A menina chegou sozinha, sem pai nem mãe, e foram os que viajaram com ela que explicaram às autoridades espanholas que ela não tinha sido abandonada. No caos da partida, os pais viram-se envolvidos num confronto com polícias marroquinos e acabaram por não conseguir entrar em nenhum dos barcos que fizeram a travessia na madrugada da passada segunda-feira.

Princesa chama-se Fátima. Com a velocidade a que a história da bebé se espalhou por televisões, sites de informação, twitters e facebooks, difícil teria sido que as autoridades espanholas e os pais da menina não tivessem entrado em contacto uns com os outros. Os primeiros ficaram a saber o seu nome, os segundos recolheram todos os pormenores dos dias que estiveram separados da sua filha.

O casal africano (não se sabe ao certo de que país) ficou a saber que Fátima chegou a Tarifa com febre, que foi tratada e alimentada pelos serviços da Cruz Vermelha espanhola. Que dormiu muito bem na sua primeira noite passada na Europa e que acordou já com a testa fresca.

Os pais de Fátima também foram informados que a segunda noite europeia da filha foi passada em casa de uma voluntária da Cruz Vermelha. Que a menina brincou com os filhos da sua anfitriã até serem horas de ir para a cama.

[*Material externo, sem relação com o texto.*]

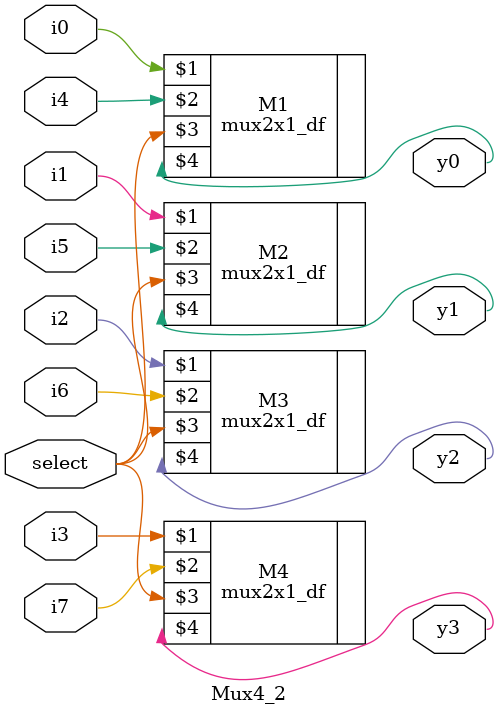
<source format=v>
module Mux4_2 (i0,i1,i2,i3,i4,i5,i6,i7,select,y0,y1,y2,y3);
input i0,i1,i2,i3,i4,i5,i6,i7,select;
output y0,y1,y2,y3;
mux2x1_df M1 (i0,i4,select,y0);
mux2x1_df M2 (i1,i5,select,y1);
mux2x1_df M3 (i2,i6,select,y2);
mux2x1_df M4 (i3,i7,select,y3);
endmodule





</source>
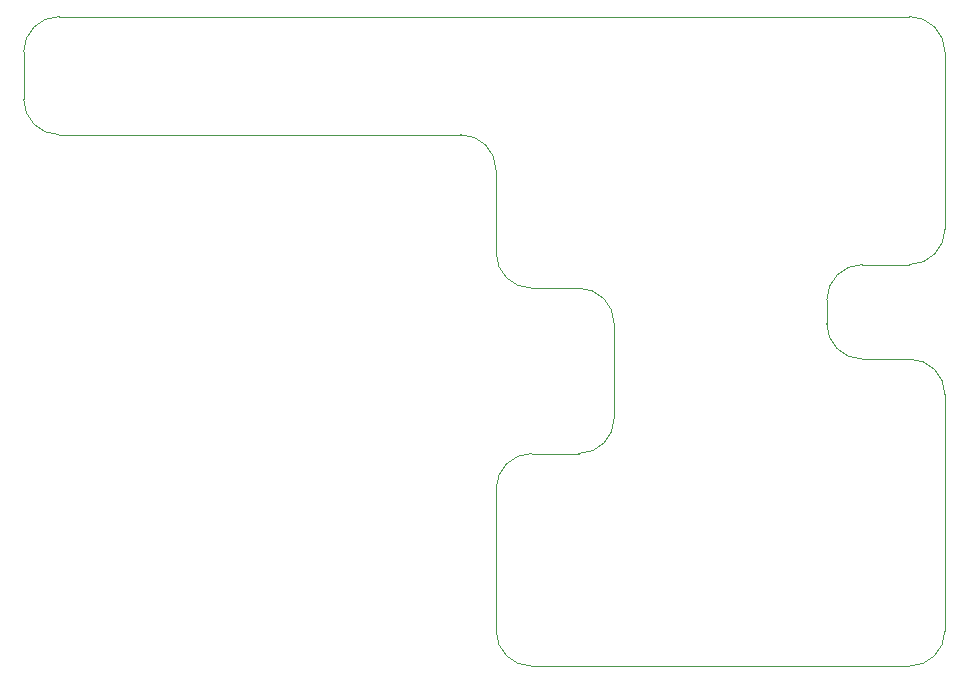
<source format=gbr>
%TF.GenerationSoftware,KiCad,Pcbnew,7.0.10*%
%TF.CreationDate,2024-04-05T15:08:29+02:00*%
%TF.ProjectId,serial-boomerang-shield,73657269-616c-42d6-926f-6f6d6572616e,v0.1*%
%TF.SameCoordinates,Original*%
%TF.FileFunction,Profile,NP*%
%FSLAX46Y46*%
G04 Gerber Fmt 4.6, Leading zero omitted, Abs format (unit mm)*
G04 Created by KiCad (PCBNEW 7.0.10) date 2024-04-05 15:08:29*
%MOMM*%
%LPD*%
G01*
G04 APERTURE LIST*
%TA.AperFunction,Profile*%
%ADD10C,0.100000*%
%TD*%
G04 APERTURE END LIST*
D10*
X53000001Y-9999999D02*
X18999999Y-10000001D01*
X63000000Y-37000000D02*
X59000000Y-37000000D01*
X94000001Y-31999999D02*
X94000001Y-52000001D01*
X56000001Y-12999999D02*
G75*
G03*
X53000001Y-9999999I-3000001J-1D01*
G01*
X15999999Y-7000001D02*
G75*
G03*
X18999999Y-10000001I3000001J1D01*
G01*
X94000001Y-2999999D02*
G75*
G03*
X91000001Y1I-3000001J-1D01*
G01*
X63000000Y-37000000D02*
G75*
G03*
X66000000Y-34000000I0J3000000D01*
G01*
X87000000Y-21000000D02*
G75*
G03*
X84000000Y-24000000I0J-3000000D01*
G01*
X83999999Y-26000001D02*
G75*
G03*
X86999999Y-29000001I3000001J1D01*
G01*
X55999999Y-20000001D02*
G75*
G03*
X58999999Y-23000001I3000001J1D01*
G01*
X55999999Y-52000001D02*
G75*
G03*
X58999999Y-55000001I3000001J1D01*
G01*
X91000001Y-55000001D02*
G75*
G03*
X94000001Y-52000001I-1J3000001D01*
G01*
X56000000Y-20000000D02*
X56000001Y-12999999D01*
X15999999Y-7000001D02*
X16000000Y-3000000D01*
X19000000Y0D02*
G75*
G03*
X16000000Y-3000000I0J-3000000D01*
G01*
X94000001Y-18000001D02*
X94000001Y-2999999D01*
X91000001Y1D02*
X19000000Y0D01*
X91000001Y-28999999D02*
X86999999Y-29000001D01*
X59000000Y-37000000D02*
G75*
G03*
X56000000Y-40000000I0J-3000000D01*
G01*
X63000001Y-22999999D02*
X58999999Y-23000001D01*
X94000001Y-31999999D02*
G75*
G03*
X91000001Y-28999999I-3000001J-1D01*
G01*
X91000001Y-21000001D02*
G75*
G03*
X94000001Y-18000001I-1J3000001D01*
G01*
X66000001Y-25999999D02*
G75*
G03*
X63000001Y-22999999I-3000001J-1D01*
G01*
X91000002Y-55000000D02*
X59000000Y-55000000D01*
X55999999Y-52000001D02*
X56000000Y-40000000D01*
X83999999Y-26000001D02*
X84000000Y-24000000D01*
X87000000Y-21000000D02*
X91000001Y-21000001D01*
X66000001Y-25999999D02*
X66000000Y-34000000D01*
M02*

</source>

Que chorou (pouco) na manhã seguinte, quando foi levada pelos serviços sociais para um outro centro, antes de ser entregue a uma família de acolhimento andaluza, depois de as autoridades terem considerado que está solução seria a que mais “favorecia o seu bem-estar”.

O jornal espanhol El País escreve nesta sexta-feira que as forças de segurança espanholas vão facilitar o reencontro de Fátima com os seus pais. Muito provavelmente darão autorização à mãe para fazer a travessia de Marrocos para Espanha para a ir buscar. Muito provavelmente, as duas serão repatriadas. Não é certo que haja um futuro na Europa para esta família.